§ **What needs to be done**
Please give the number of lines in the material below that contain "Kreling", without further comment.

§ **Excerpted data**
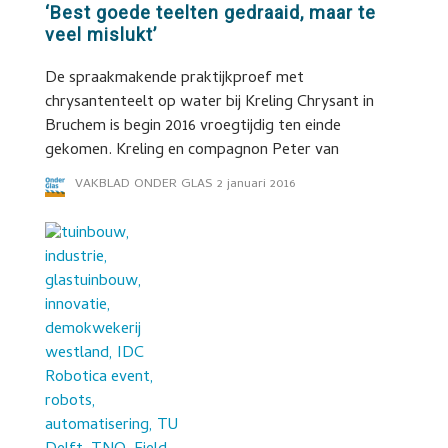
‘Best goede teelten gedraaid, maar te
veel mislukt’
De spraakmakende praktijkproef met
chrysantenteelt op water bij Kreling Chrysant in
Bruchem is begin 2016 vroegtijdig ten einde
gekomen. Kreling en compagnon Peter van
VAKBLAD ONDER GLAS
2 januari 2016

==

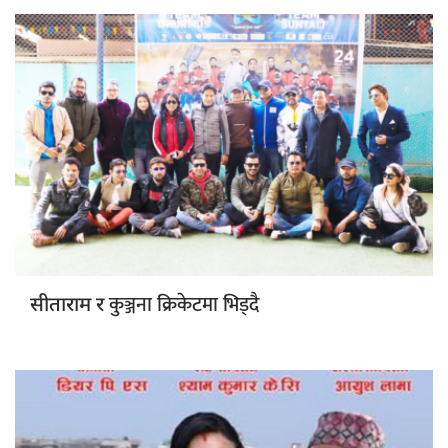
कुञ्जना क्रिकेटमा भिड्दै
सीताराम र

§ **Response below**
2